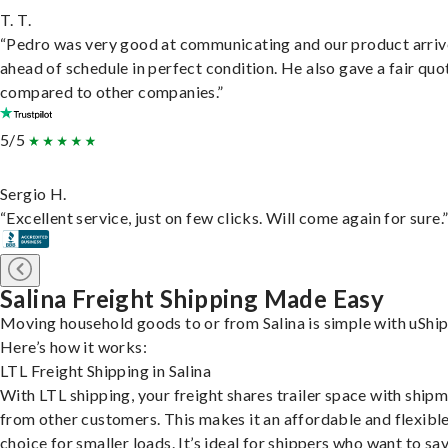
T. T.
“Pedro was very good at communicating and our product arri
ahead of schedule in perfect condition. He also gave a fair quo
compared to other companies.”
5/5
Sergio H.
“Excellent service, just on few clicks. Will come again for sure.
Salina Freight Shipping Made Easy
Moving household goods to or from Salina is simple with uShip
Here’s how it works:
LTL Freight Shipping in Salina
With LTL shipping, your freight shares trailer space with ship
from other customers. This makes it an affordable and flexibl
choice for smaller loads. It’s ideal for shippers who want to sa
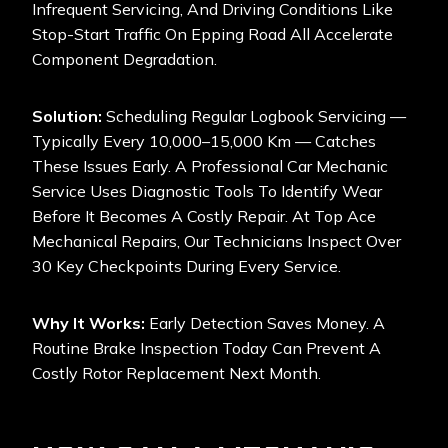
Infrequent Servicing, And Driving Conditions Like
Stop-Start Traffic On Epping Road All Accelerate
Component Degradation.
Solution:
Scheduling Regular Logbook Servicing —
Typically Every 10,000–15,000 Km — Catches
These Issues Early. A Professional Car Mechanic
Service Uses Diagnostic Tools To Identify Wear
Before It Becomes A Costly Repair. At Top Ace
Mechanical Repairs, Our Technicians Inspect Over
30 Key Checkpoints During Every Service.
Why It Works:
Early Detection Saves Money. A
Routine Brake Inspection Today Can Prevent A
Costly Rotor Replacement Next Month.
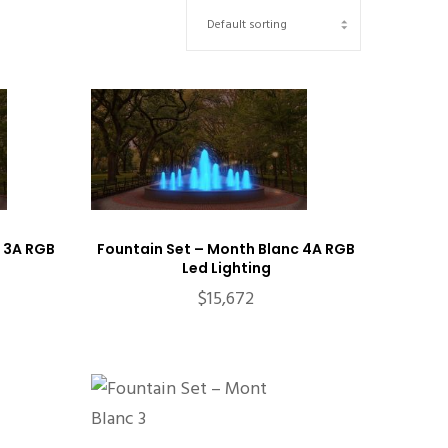
 3A RGB
Fountain Set – Month Blanc 4A RGB
Led Lighting
$
15,672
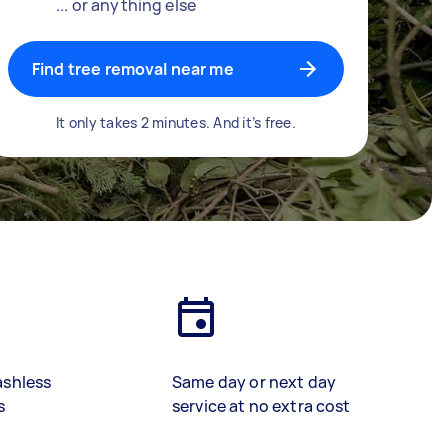
... or anything else
Find tree removal near me
It only takes 2 minutes. And it’s free.
ashless
Same day or next day
s
service at no extra cost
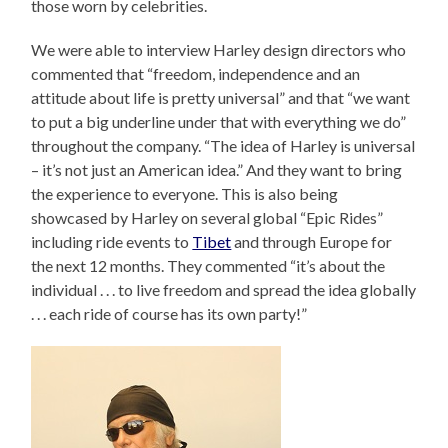
those worn by celebrities.
We were able to interview Harley design directors who
commented that “freedom, independence and an
attitude about life is pretty universal” and that “we want
to put a big underline under that with everything we do”
throughout the company. “The idea of Harley is universal
– it’s not just an American idea.” And they want to bring
the experience to everyone. This is also being
showcased by Harley on several global “Epic Rides”
including ride events to
Tibet
and through Europe for
the next 12 months. They commented “it’s about the
individual . . . to live freedom and spread the idea globally
. . . each ride of course has its own party!”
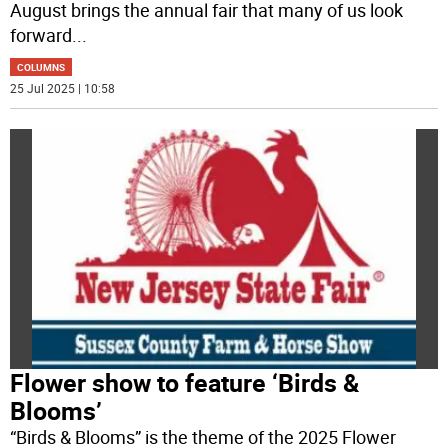
August brings the annual fair that many of us look
forward
...
COLUMNS
25 Jul 2025 | 10:58
Flower show to feature ‘Birds &
Blooms’
“Birds & Blooms” is the theme of the 2025 Flower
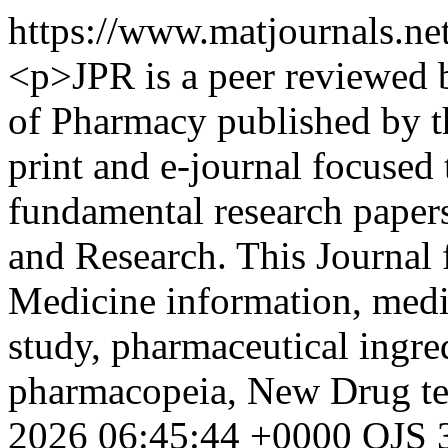
https://www.matjournals.n
<p>JPR is a peer reviewed b
of Pharmacy published by th
print and e-journal focused 
fundamental research paper
and Research. This Journal f
Medicine information, medi
study, pharmaceutical ingre
pharmacopeia, New Drug te
2026 06:45:44 +0000
OJS 3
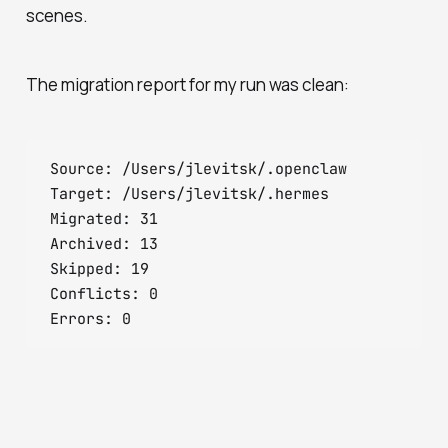
scenes.
The migration report for my run was clean:
Source: /Users/jlevitsk/.openclaw

Target: /Users/jlevitsk/.hermes

Migrated: 31

Archived: 13

Skipped: 19

Conflicts: 0
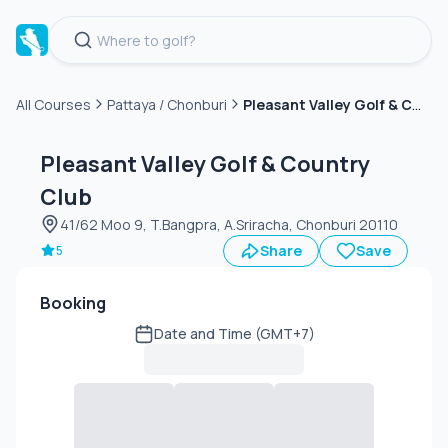
Pleasant Valley Golf & Country Club
All Courses
Pattaya / Chonburi
Green
fee
Pleasant Valley Golf & Country
Club
41/62 Moo 9, T.Bangpra, A.Sriracha, Chonburi 20110
Share
Save
5
Booking
Date and Time (GMT+7)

Work required: Search the material above for the string "This", and copy every line in which it turns up.

Exercise solution:
from other customers. This makes it an affordable and flexibl
the experience to everyone. This is also being
and Research. This Journal f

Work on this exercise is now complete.